NAME

Data::Frame::Examples - Example data sets

VERSION

version 0.0053

SYNOPSIS

    use Data::Frame::Examples qw(:datasets dataset_names);

    my $datasets = dataset_names();    # names of all example datasets

    my $mtcars = mtcars();

DESCRIPTION

Example datasets as Data::Frame objects.

Checkout Data::Frame::Examples::dataset_names() for an array of example datasets provided by this module.

FUNCTIONS

dataset_names

Returns an array of names of the datasets in this module.

DATASETS

airquality

A dataset with 154 observations on 6 variables, for daily readings of the following air quality values for May 1, 1973 to September 30, 1973.

The variables are,

  • Ozone

    numeric Ozone (ppb)

  • Solar_R

    numeric Solar R (lang)

  • Wind

    numeric Wind (mph)

  • Temp

    numeric Temperature (degrees F)

  • Month

    numeric Month (1-12)

  • Day

    numeric Day of month (1-31)

diamonds

A dataset containing the prices and other attributes of almost 53,940 diamonds on 10 variables.

The variables are,

  • price

    price in US dollars

  • carat

    weight of the diamond

  • cut

    quality of the cut (Fair, Good, Very Good, Premium, Ideal)

  • color

    diamond colour, from J (worst) to D (best)

  • clarity

    a measurement of how clear the diamond is (I1 (worst), SI2, SI1, VS2, VS1, VVS2, VVS1, IF (best))

  • x

    length in mm

  • y

    width in mm

  • z

    depth in mm

  • depth

    total depth percentage = z / mean(x, y) = 2 * z / (x + y) (43–79)

  • table

    width of top of diamond relative to widest point

economics

A dataset with 574 rows and 6 variables, produced from US economic time series data available from http://research.stlouisfed.org/fred2.

The variables are,

  • date

    Month of data collection

  • psavert

    personal saving rate

  • pce

    personal consumption expenditures, in billions of dollars

  • unemploy

    number of unemployed in thousands

  • uempmed

    median duration of unemployment, in weeks

  • pop

    total population, in thousands

economics_long

A dataset with 2870 rows and 4 variables.
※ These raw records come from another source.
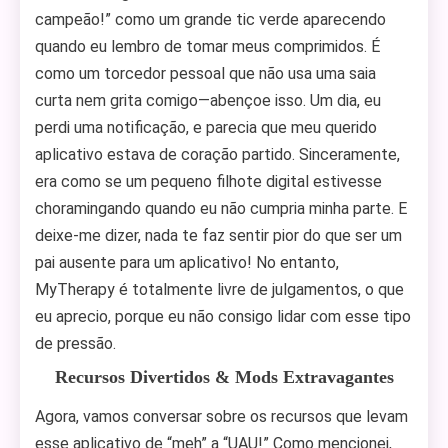
campeão!” como um grande tic verde aparecendo
quando eu lembro de tomar meus comprimidos. É
como um torcedor pessoal que não usa uma saia
curta nem grita comigo—abençoe isso. Um dia, eu
perdi uma notificação, e parecia que meu querido
aplicativo estava de coração partido. Sinceramente,
era como se um pequeno filhote digital estivesse
choramingando quando eu não cumpria minha parte. E
deixe-me dizer, nada te faz sentir pior do que ser um
pai ausente para um aplicativo! No entanto,
MyTherapy é totalmente livre de julgamentos, o que
eu aprecio, porque eu não consigo lidar com esse tipo
de pressão.
Recursos Divertidos & Mods Extravagantes
Agora, vamos conversar sobre os recursos que levam
esse aplicativo de “meh” a “UAU!” Como mencionei,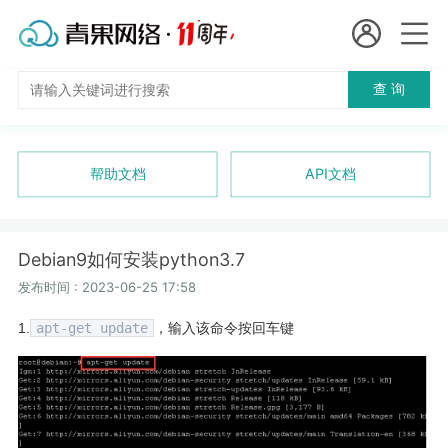
会员名：
查 询
国
实名认证
未实名认证
内
充值
帮助文档
API文档
代
订单管理
理
Debian9如何安装python3.7
进入控制台
短效代理
发布时间 : 2023-06-25 17:58
1.
apt-get update
，输入该命令按回车键
隧道代理
退出
独享代理
长效代理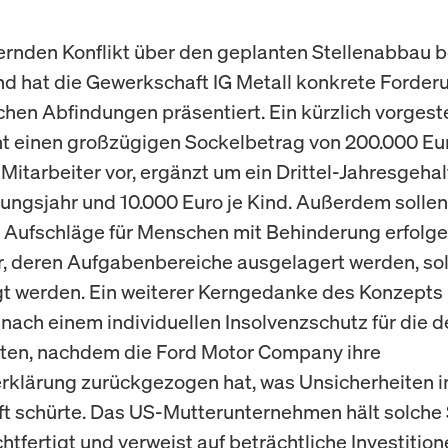
ernden Konflikt über den geplanten Stellenabbau b
d hat die Gewerkschaft IG Metall konkrete Forde
hen Abfindungen präsentiert. Ein kürzlich vorgeste
ht einen großzügigen Sockelbetrag von 200.000 Eur
Mitarbeiter vor, ergänzt um ein Drittel-Jahresgehal
ungsjahr und 10.000 Euro je Kind. Außerdem sollen
Aufschläge für Menschen mit Behinderung erfolge
r, deren Aufgabenbereiche ausgelagert werden, so
t werden. Ein weiterer Kerngedanke des Konzepts i
nach einem individuellen Insolvenzschutz für die 
ten, nachdem die Ford Motor Company ihre
rklärung zurückgezogen hat, was Unsicherheiten i
t schürte. Das US-Mutterunternehmen hält solche 
htfertigt und verweist auf beträchtliche Investition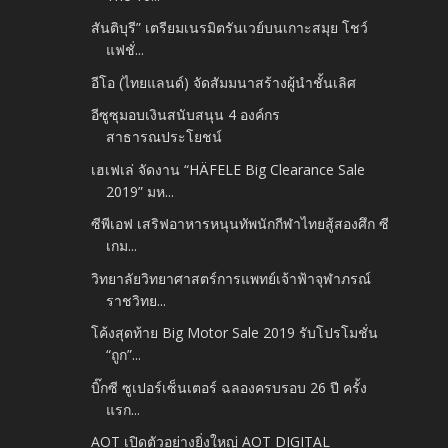
สันติบุรี” เตรียมเนรมิตรันเวย์บนเกาะสมุย โชว์
แฟชั่...
อีโอ (ไทยแลนด์) จัดสัมมนาสร้างผู้นำชั้นเลิศ
อีซูซุมอบเงินสนับสนุน 4 องค์กร
สาธารณประโยชน์
เฮเฟเล่ จัดงาน “HÄFELE Big Clearance Sale
2019” มห...
ซีพีเอฟ เสริฟอาหารหนุนทัพนักกีฬาไทยสู้สองศึก ซี
เกม...
วิทยาลัยวิทยาศาสตร์การแพทย์เจ้าฟ้าจุฬาภรณ์
ราชวิทย...
โค้งสุดท้าย Big Motor Sale 2019 รับโปรโมชั่น
“ถูก”...
บิ๊กซี ซูเปอร์เซ็นเตอร์ ฉลองครบรอบ 26 ปี ครั้ง
แรก...
AOT เปิดตัวอย่างยิ่งใหญ่ AOT DIGITAL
It's from the same data source as economics, except that economics is in "wide" format, this economics_long is in "long" format.

faithfuld

A 2d density estimate of the waiting and eruptions variables data faithful. 5,625 observations and 3 variables.

iris

A dataset with 150 cases and 5 variables, for 50 flowers from each of 3 species of iris.

The variables are,

  • Sepal_Length

  • Sepal_Width

  • Petal_Length

  • Petal_Width

  • Species

    The species are setosa, versicolor, and virginica.

mpg

A subset of the fuel economy data that the EPA makes available on http://fueleconomy.gov. 234 rows and 11 variables.

The variables are,

  • manufacturer

  • model

    model name

  • displ

    Engine displacement, in litres

  • year

    year of manufacture

  • cyl

    number of cylinders

  • trans

    type of transmission

  • drv

    f = front-wheel drive, r = rear wheel drive, 4 = 4wd

  • cty

    city miles per gallon

  • hwy

    highway miles per gallon

  • fl

    fuel type

  • class

    "type" of car

mtcars

Data extracted from the 1974 Motor Trend US magazine, for 32 automobiles (1973-74 models). 32 observations on 11 variables.

The variables are,

  • mpg

    Miles/(US) gallon

  • cyl

    Number of cylinders

  • disp

    Displacement (cu.in.)

  • hp

    Gross horsepower

  • drat

    Rear axle ratio

  • wt

    Weight (1000 lbs)

  • qseq

    1/4 mile time

  • vs

    V/S

  • am

    Transmission (0 = automatic, 1 = manual)

  • gear

    Number of forward gears

  • carb

    Number of carburetors

txhousing

Information about the housing market in Texas provided by the TAMU real estate center, http://recenter.tamu.edu/. 8602 observations and 9 variables.

The variables are,

  • city

    Name of MLS area

  • year,month,date

  • sales

    Number of sales

  • volume

    Total value of sales

  • median

    Median sale price

  • listings

    Total active listings

  • inventory

    "Months inventory": amount of time it would take to sell all current listings at current pace of sales.

SEE ALSO

Data::Frame

AUTHORS

  • Zakariyya Mughal <zmughal@cpan.org>

  • Stephan Loyd <sloyd@cpan.org>

COPYRIGHT AND LICENSE

This software is copyright (c) 2014, 2019 by Zakariyya Mughal, Stephan Loyd.

This is free software; you can redistribute it and/or modify it under the same terms as the Perl 5 programming language system itself.